Extracted listing:
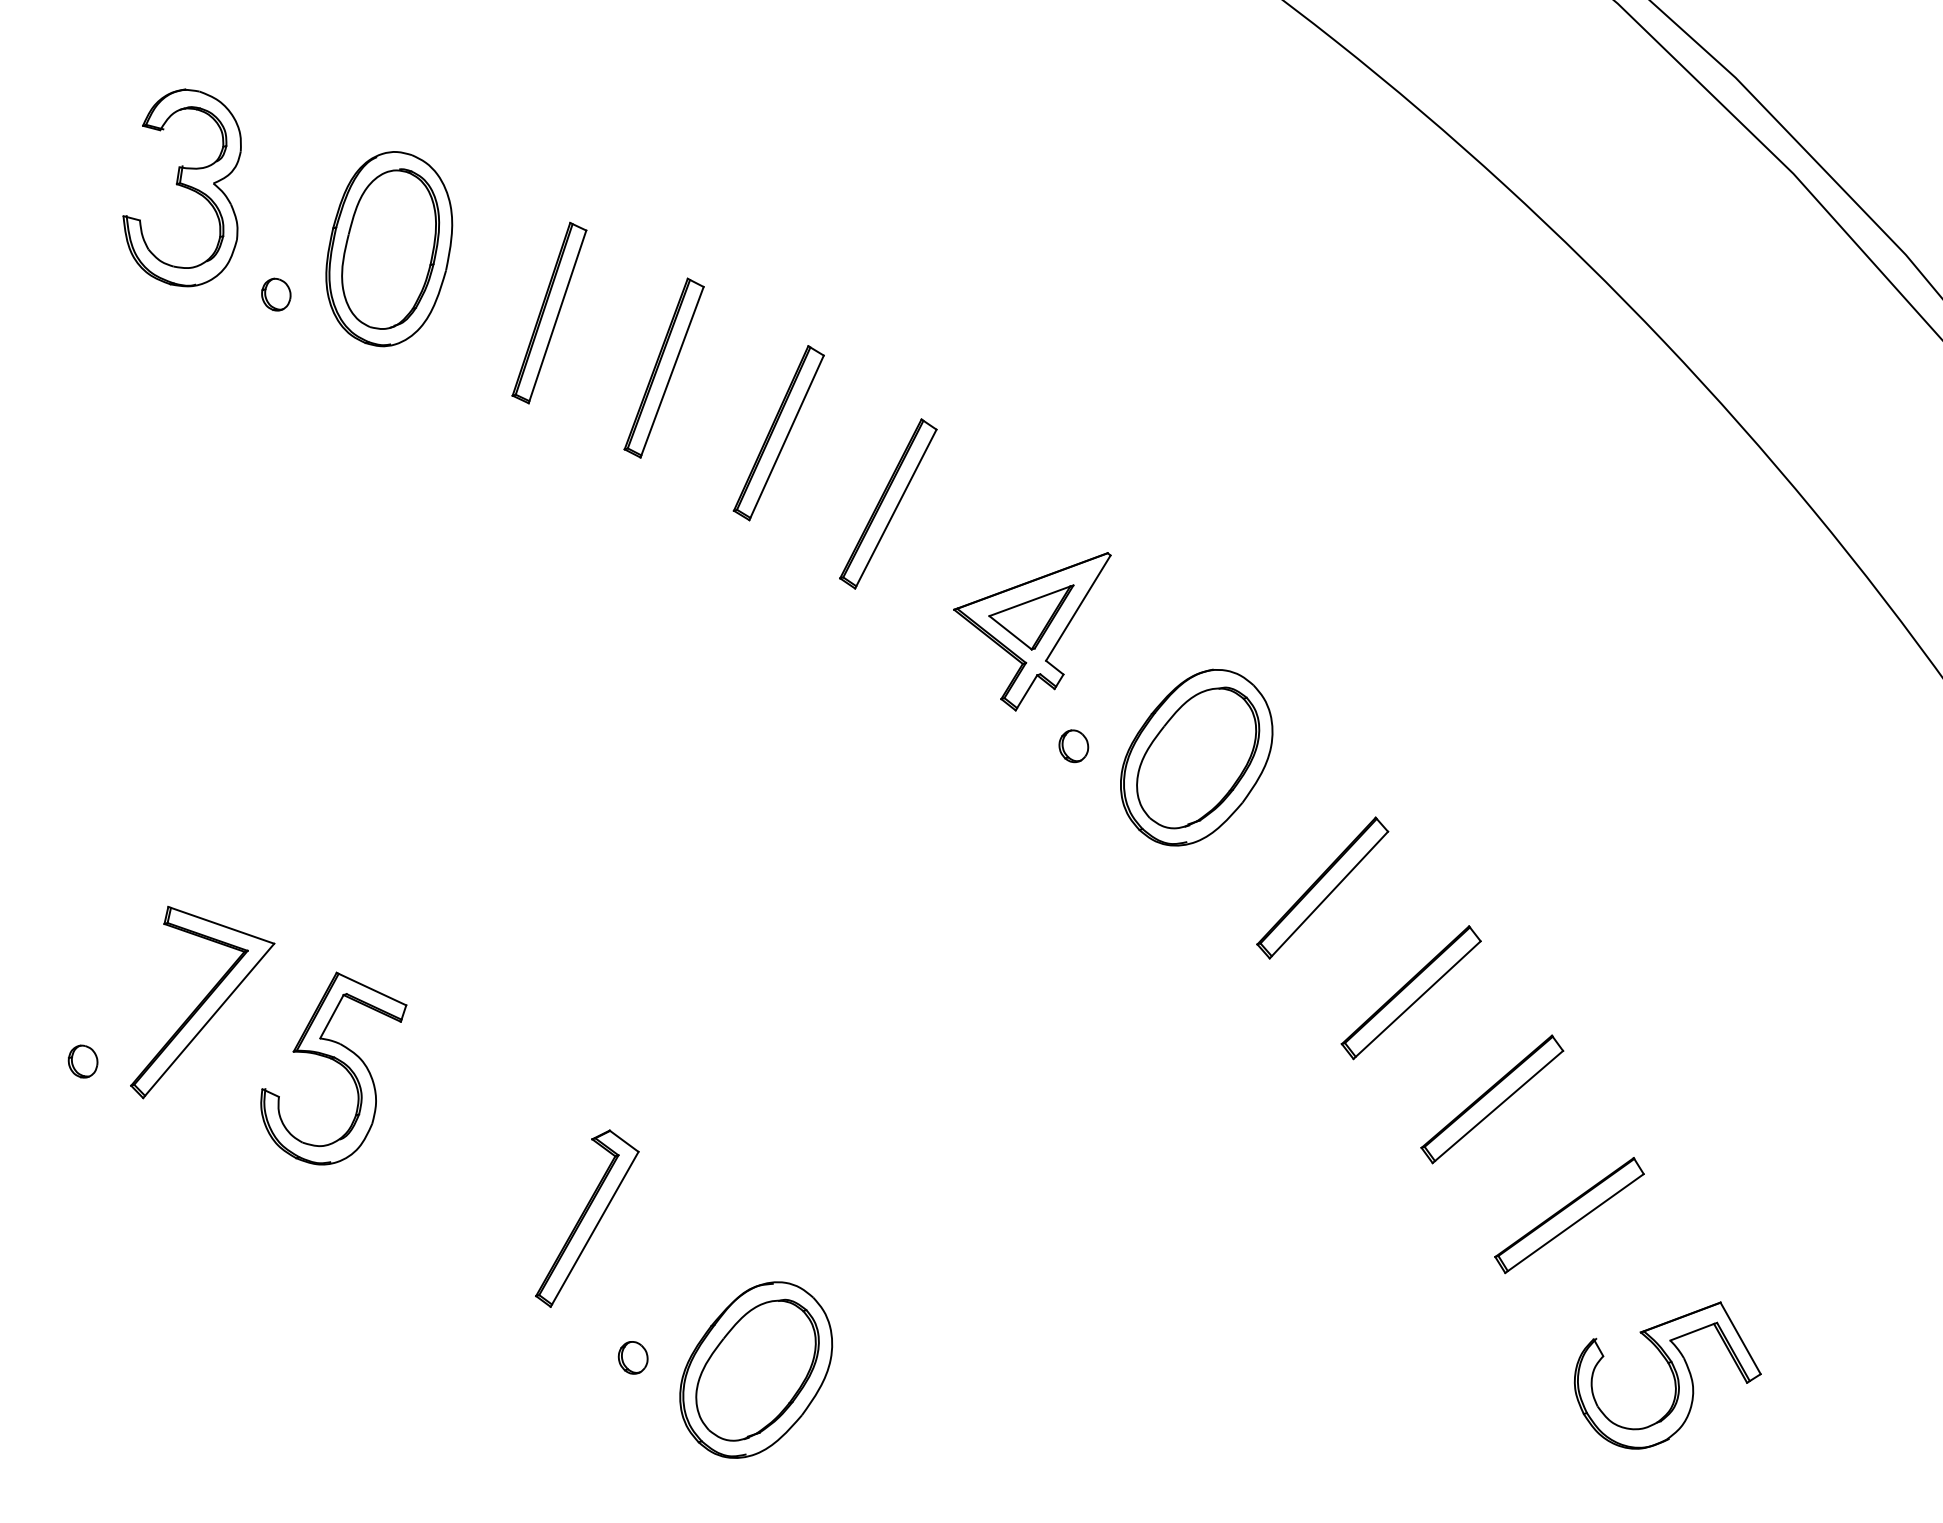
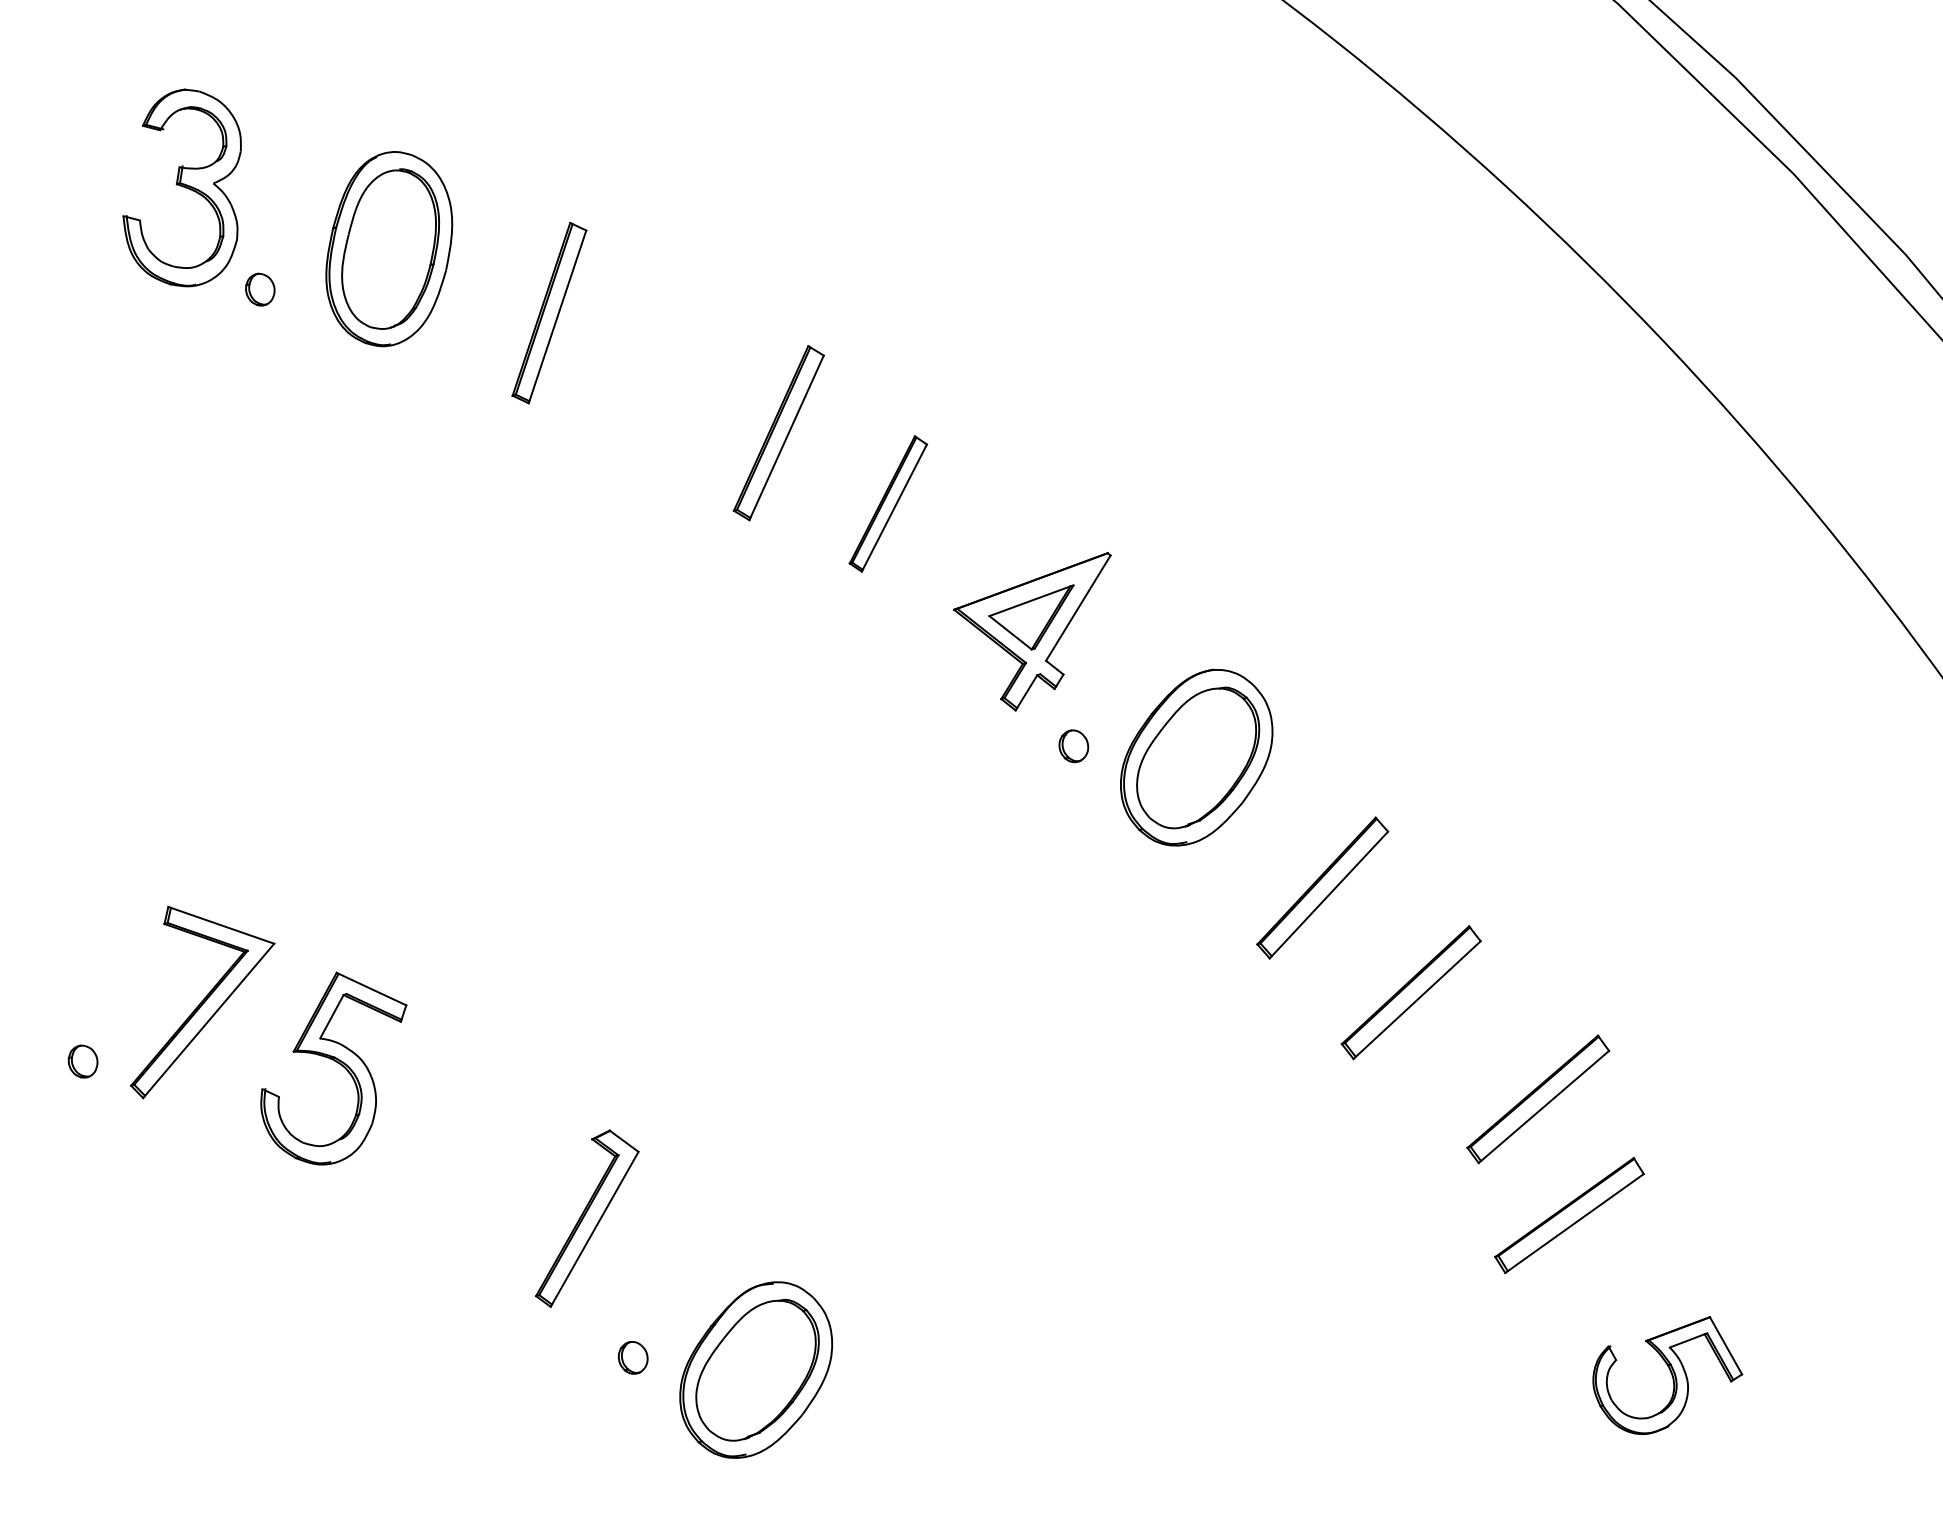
part at (276, 294) position: (276, 294) -> (260, 289)
part at (663, 367): present -> none
part at (888, 503) size: 99x172 px -> 81x138 px
part at (1492, 1099) position: (1492, 1099) -> (1538, 1099)
part at (1667, 1375) size: 189x149 px -> 152x119 px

## Set exercise
Render each line of the listing above as a row in a Markdown table with the columns "Row" and "Line," numbering the rows and omitting any blank lines. Leave the pictures out of the table.

## Exercise answer
| Row | Line |
|---|---|
| 1 | part at (276, 294) position: (276, 294) -> (260, 289) |
| 2 | part at (663, 367): present -> none |
| 3 | part at (888, 503) size: 99x172 px -> 81x138 px |
| 4 | part at (1492, 1099) position: (1492, 1099) -> (1538, 1099) |
| 5 | part at (1667, 1375) size: 189x149 px -> 152x119 px |